= Keng Po (newspaper) =

Malay-language Peranakan Chinese newspaper published in Batavia, Dutch East Indies

Keng Po (競報 (Jìng bào)) was a Malay language Peranakan Chinese newspaper published in Batavia, Dutch East Indies (later Jakarta) from 1923 to 1958. During most of that time it was the second-most popular Malay-language Chinese newspaper in the Indies after Sin Po. It was also an important paper in the early period of Indonesian independence in the 1950s.

==History==
===Dutch East Indies===
Keng Po was founded in Batavia, Dutch East Indies in 1923 by Hauw Tek Kong, an English-educated journalist and Chinese activist who had been director of the competing paper Sin Po in the 1910s, and had been banned from the Indies from 1919 until 1922 for his anti-Dutch views. Hauw apparently founded the paper in the midst of disagreement with Tjoe Bou San of Sin Po. Upon founding the paper he appointed himself director and editor-in-chief. Khoe Woen Sioe, who would be director of the paper in later years, joined as an editor at some point in the early years.

In 1925 Khoe was arrested in a high-profile Persdelict (press offense) case for an article he published which criticized the hate speech laws in the Indies which fell very harshly upon native and Chinese editors and writers. His case itself was not noteworthy, but rather his poor treatment in the prison in Glodok became the subject of discussion in the Dutch language press of the Indies, which took offense at the sight of a 20-year-old journalist being paraded in front of the public in shackles and chains without having been found guilty of anything. He was eventually sentenced to 3 months imprisonment.

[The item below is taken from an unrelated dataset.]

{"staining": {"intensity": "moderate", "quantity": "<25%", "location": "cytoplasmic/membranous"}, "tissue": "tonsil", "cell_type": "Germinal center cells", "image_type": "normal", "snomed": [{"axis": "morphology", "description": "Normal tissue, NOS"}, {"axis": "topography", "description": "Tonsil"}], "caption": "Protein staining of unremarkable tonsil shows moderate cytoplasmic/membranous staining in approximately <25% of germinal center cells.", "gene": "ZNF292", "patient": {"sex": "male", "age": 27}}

When Hauw Tek Kong, the founder of Keng Po, died in April of 1928, one of his former colleagues from Sin Po, Lauw Giok Lan, became the new editor-in-chief. However, he fell ill and did not stay in the position for long. Nio Joe Lan, who had recently been invited to the paper by Lauw, a family friend, was then made editor-in-chief.

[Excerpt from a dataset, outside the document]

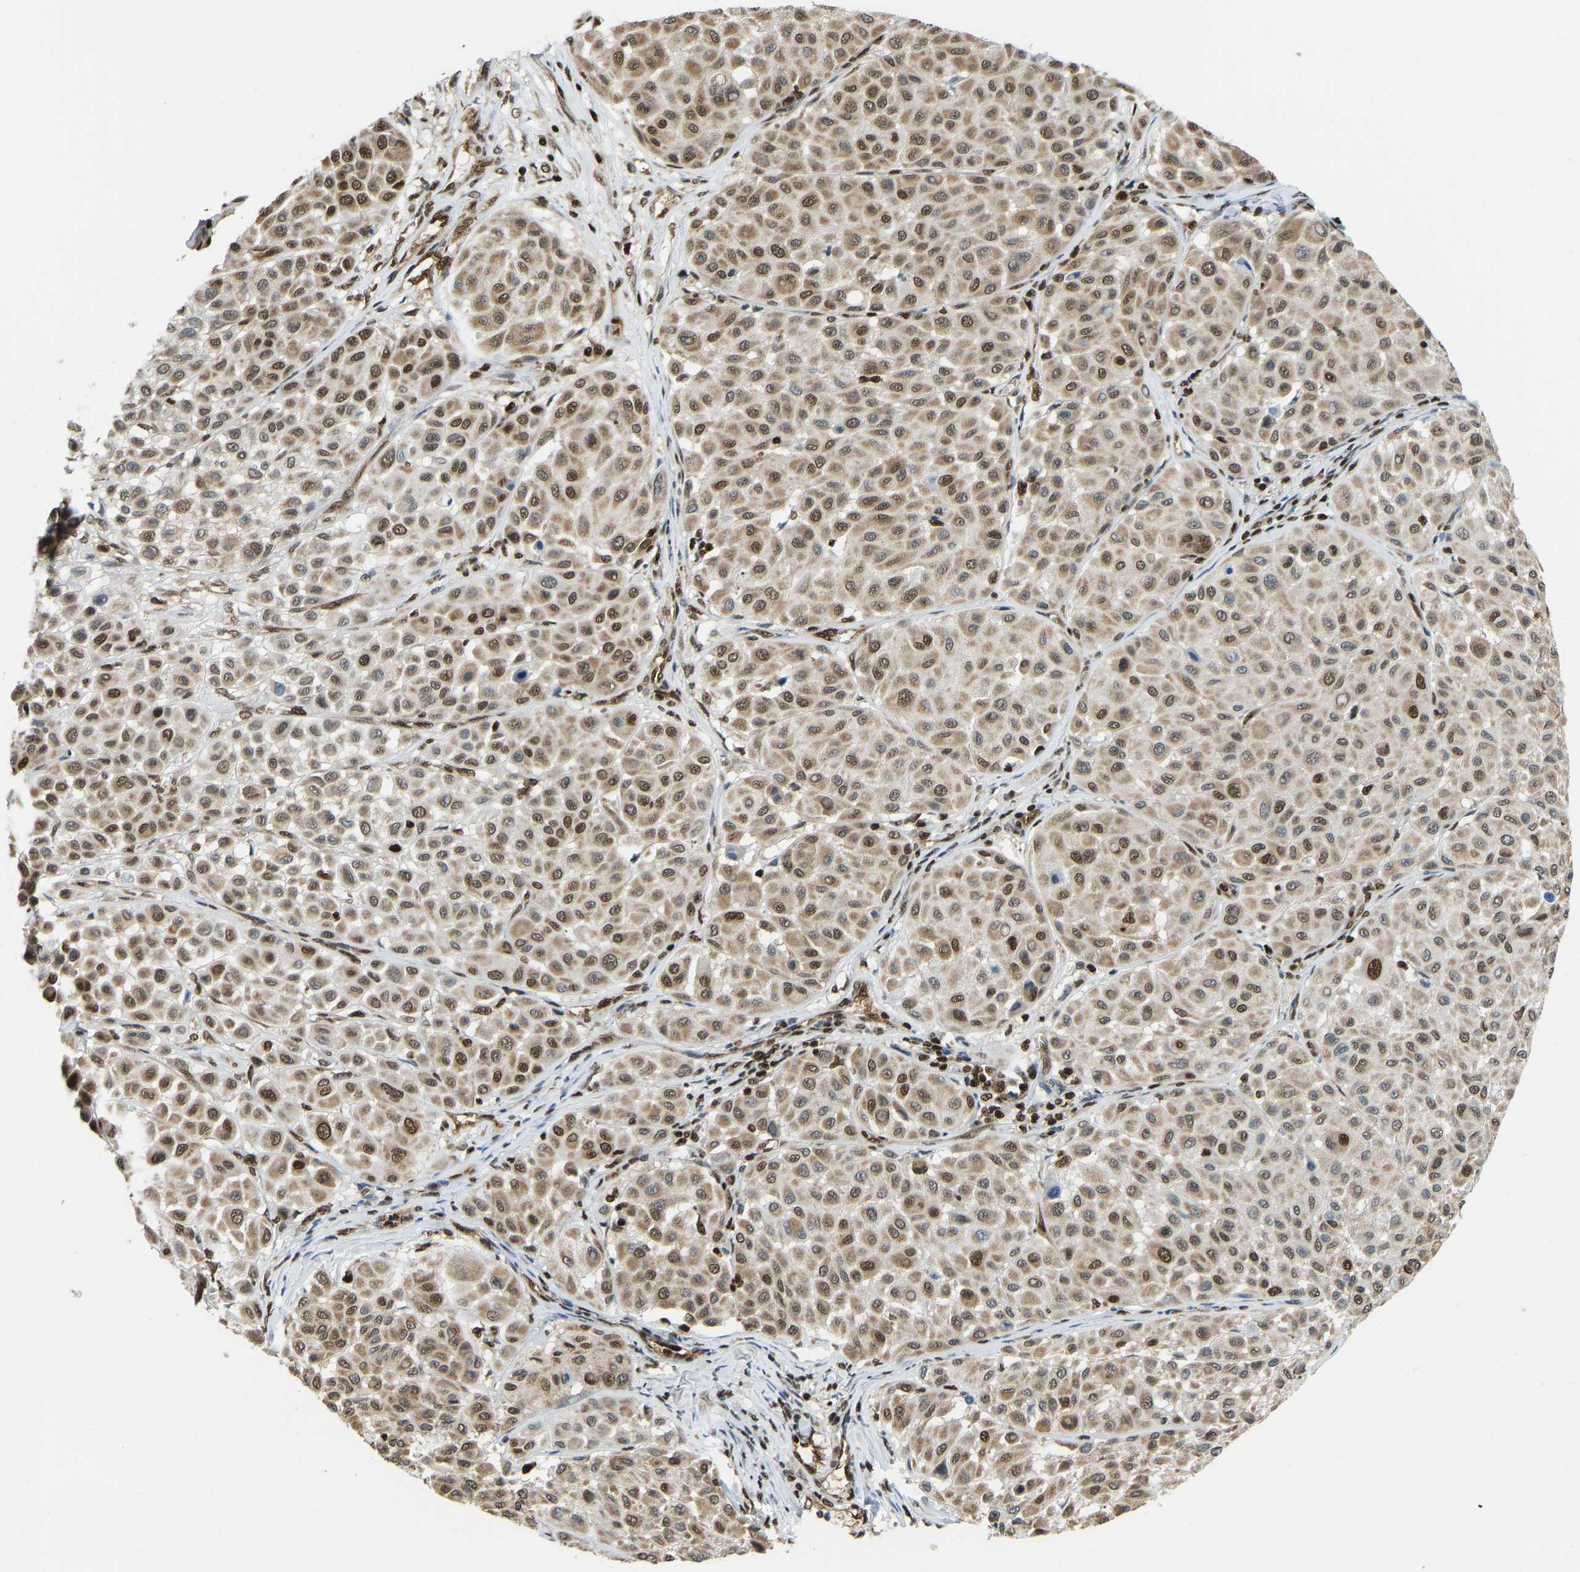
{"staining": {"intensity": "moderate", "quantity": ">75%", "location": "cytoplasmic/membranous,nuclear"}, "tissue": "melanoma", "cell_type": "Tumor cells", "image_type": "cancer", "snomed": [{"axis": "morphology", "description": "Malignant melanoma, Metastatic site"}, {"axis": "topography", "description": "Soft tissue"}], "caption": "IHC photomicrograph of neoplastic tissue: malignant melanoma (metastatic site) stained using IHC exhibits medium levels of moderate protein expression localized specifically in the cytoplasmic/membranous and nuclear of tumor cells, appearing as a cytoplasmic/membranous and nuclear brown color.", "gene": "ZSCAN20", "patient": {"sex": "male", "age": 41}}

In the spring of 1932 another editor of Keng Po, Tan Boen Soan, left to become editor-in-chief of a competing paper, Warna Warta. In 1935 Keng Po went through a period of further reorganization; among the changes, Nio Joe Lan left the paper to join Sin Po. After the reorganization, in 1938, lawyer and journalist Injo Beng Goat became one of the new editors of the paper.

In early 1939, two editors of Keng Po, Zain Sanibar and Injo Beng Goat were brought to court under a Persdelict (press offence) over an article they had printed about the Regent of Pandeglang a year earlier. Almost immediately Injo was brought before the court once again for an insulting article he printed about Adolf Hitler, calling him a fool who had been unpopular in school, bad with women, constantly having suicidal thoughts, an illegitimate child, and so on. When brought before a magistrate in Batavia, Injo was unrepentant and did not think he had done anything wrong, but merely described Hitler accurately.

===Indonesia===
Keng Po emerged in the new era of Indonesian independence as one of the most popular newspapers in the country, and a strong voice of independent opposition.
However, before long the paper chafed against the increasingly restrictive treatment of the press by the Indonesian government. Injo Beng Goat, who remained editor in the new era, was arrested in the 1957 for printing content that was seen as disloyal to President Sukarno. The newspaper was also temporarily banned from publication during that time.

Khoe Woen Sioe remained director of Keng Po in the independence era, as well as its weekly magazine Star Weekly.

In 1958, in the middle of an official campaign against Chinese language and symbols from the Indonesian government, Keng Po changed its name to Pos Indonesia (Indonesian: Indonesia Post). It ceased publication in the 1960s.